Personnellement, je me rangerais parmi ceux-ci. Il est révolutionnaire dans de nombreux aspects de son encore bref pontificat, mais surtout sur un point fondamental: de fait, il a aboli le péché.
Un pape qui a changé l'Église, et même la hiérarchie de l'Eglise, sur une question de cette radicalité, on ne l'avait jamais vu, au moins depuis le troisième siècle de l'histoire du christianisme et il l'a fait en opérant simultanément sur la théologie, sur la doctrine, sur la liturgie, sur l'organisation. Surtout sur la théologie.

Les critiques du pape François sous-estiment ses capacités et ses inclinations théologiques, mais ils commettent une grossière erreur.

Le péché est un concept éminemment théologique, c'est la transgression d'un interdit. Donc, c'est une faute.

La loi mosaïque, condensée dans les Dix Commandements, ordonne et impose des interdits. Elle ne garantit pas de droits, elle ne prévoit pas de liberté. Le Dieu mosaïque se décrit d'abord et avant tout lui-même: «Honore ton Dieu, n'invoque pas le nom de Dieu en vain, n'aie pas d'autres dieux que moi».
Puis, par analogie, il ordonne d'honorer son père et sa mère. Enfin, il ouvre le chapitre des interdictions, des péchés et des fautes que ces transgressions impliquent: «Ne vole pas, ne commet pas l'adultère, ne convoite pas la femme de ton prochain (attention: l'interdiction est imposée à l'homme, pas à la femme car la femme est plus proche de la nature animale et c'est pourquoi la loi mosaïque regardeles hommes)».

* Données enregistrées *
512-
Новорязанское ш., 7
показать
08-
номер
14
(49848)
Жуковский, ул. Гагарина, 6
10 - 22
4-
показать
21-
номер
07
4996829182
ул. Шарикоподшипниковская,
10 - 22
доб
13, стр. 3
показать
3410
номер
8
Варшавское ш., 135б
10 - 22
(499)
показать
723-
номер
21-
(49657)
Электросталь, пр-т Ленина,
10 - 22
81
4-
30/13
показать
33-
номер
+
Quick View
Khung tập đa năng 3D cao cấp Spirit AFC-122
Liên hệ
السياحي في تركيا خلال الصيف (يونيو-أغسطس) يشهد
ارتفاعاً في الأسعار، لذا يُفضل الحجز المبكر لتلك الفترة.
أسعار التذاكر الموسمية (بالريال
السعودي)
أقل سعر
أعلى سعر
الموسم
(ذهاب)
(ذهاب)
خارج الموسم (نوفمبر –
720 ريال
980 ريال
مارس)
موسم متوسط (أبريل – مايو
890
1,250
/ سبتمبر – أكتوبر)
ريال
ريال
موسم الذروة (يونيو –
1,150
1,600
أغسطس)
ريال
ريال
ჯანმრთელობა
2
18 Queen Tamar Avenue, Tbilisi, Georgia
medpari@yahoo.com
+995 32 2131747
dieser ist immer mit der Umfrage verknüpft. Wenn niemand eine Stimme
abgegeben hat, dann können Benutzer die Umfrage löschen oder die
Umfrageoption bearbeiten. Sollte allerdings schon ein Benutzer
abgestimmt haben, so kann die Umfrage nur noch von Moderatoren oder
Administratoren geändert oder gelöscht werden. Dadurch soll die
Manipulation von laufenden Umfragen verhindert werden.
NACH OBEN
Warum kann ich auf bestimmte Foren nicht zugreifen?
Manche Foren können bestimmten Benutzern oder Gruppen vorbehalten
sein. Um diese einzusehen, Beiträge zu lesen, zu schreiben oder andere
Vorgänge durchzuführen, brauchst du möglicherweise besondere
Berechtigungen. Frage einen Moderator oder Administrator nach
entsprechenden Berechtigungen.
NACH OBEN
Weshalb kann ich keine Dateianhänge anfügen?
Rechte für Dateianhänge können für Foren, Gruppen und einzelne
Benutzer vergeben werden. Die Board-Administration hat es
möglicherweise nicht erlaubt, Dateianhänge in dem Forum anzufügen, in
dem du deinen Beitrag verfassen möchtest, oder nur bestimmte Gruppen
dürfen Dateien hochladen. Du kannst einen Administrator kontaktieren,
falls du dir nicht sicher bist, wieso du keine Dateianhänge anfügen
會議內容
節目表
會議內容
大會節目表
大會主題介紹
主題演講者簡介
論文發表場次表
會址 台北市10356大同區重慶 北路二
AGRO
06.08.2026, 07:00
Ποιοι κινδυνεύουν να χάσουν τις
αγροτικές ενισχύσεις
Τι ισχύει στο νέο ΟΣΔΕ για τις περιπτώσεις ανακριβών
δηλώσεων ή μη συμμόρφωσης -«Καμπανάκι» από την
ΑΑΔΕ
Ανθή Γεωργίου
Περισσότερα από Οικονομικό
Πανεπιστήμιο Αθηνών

* Consigne A *
Répondez à ces questions sur l'extrait consacré au pape François :
(i) Sur quel point fondamental ce pape est-il qualifié de révolutionnaire ?
(ii) Comment le péché est-il défini ?
(iii) Dans quoi la loi mosaïque est-elle condensée ?
* Consigne B *
Continuez l'extrait sur le pape François et la loi mosaïque à partir de sa dernière phrase.

* Réponse A *
(i) Il a, de fait, aboli le péché.
(ii) C'est la transgression d'un interdit, donc une faute.
(iii) Dans les Dix Commandements.

* Réponse B *
Le Dieu mosaïque est un juge et dans le même temps un exécuteur de la justice. Au moins de ce point de vue, il ne ressemble pas au Juif Jésus de Nazareth, fils de Marie et Joseph, de la lignée de David. Il ne prévoit aucun Fils, le Dieu mosaïque; il n'y a même pas la plus petite allusion à la Trinité. Le Messie - qui n'est pas encore venu pour les Juifs - n'est pas le Fils, mais un messager qui viendra pour annoncer le règne des justes. Il n'y a pas de sacrements, ni de prêtres qui les administrent. Ce Dieu est unique, il est juge, il est vengeur, il est aussi, mais très rarement, miséricordieux, en admettant que l'on puisse définir qui récompense l'homme, son serviteur, si et quand il a exécuté sa loi.

Il est créateur et maître des choses créées. Rien n'a jamais existé avant lui et donc c'est depuis qu'il existe que commence la création. Ce Dieu, les chrétiens en ont hérité, en le transformant fortement dans son essence, mais en s'en appropriant certains aspects importants: l'interdiction et donc le péché et la culpabilité. Adam et Eve ont péché et ont été punis. Caïn a péché et a été puni, et même ses descendants ont péché et ont été punis. L'humanité tout entière a péché et a été punie par le Déluge.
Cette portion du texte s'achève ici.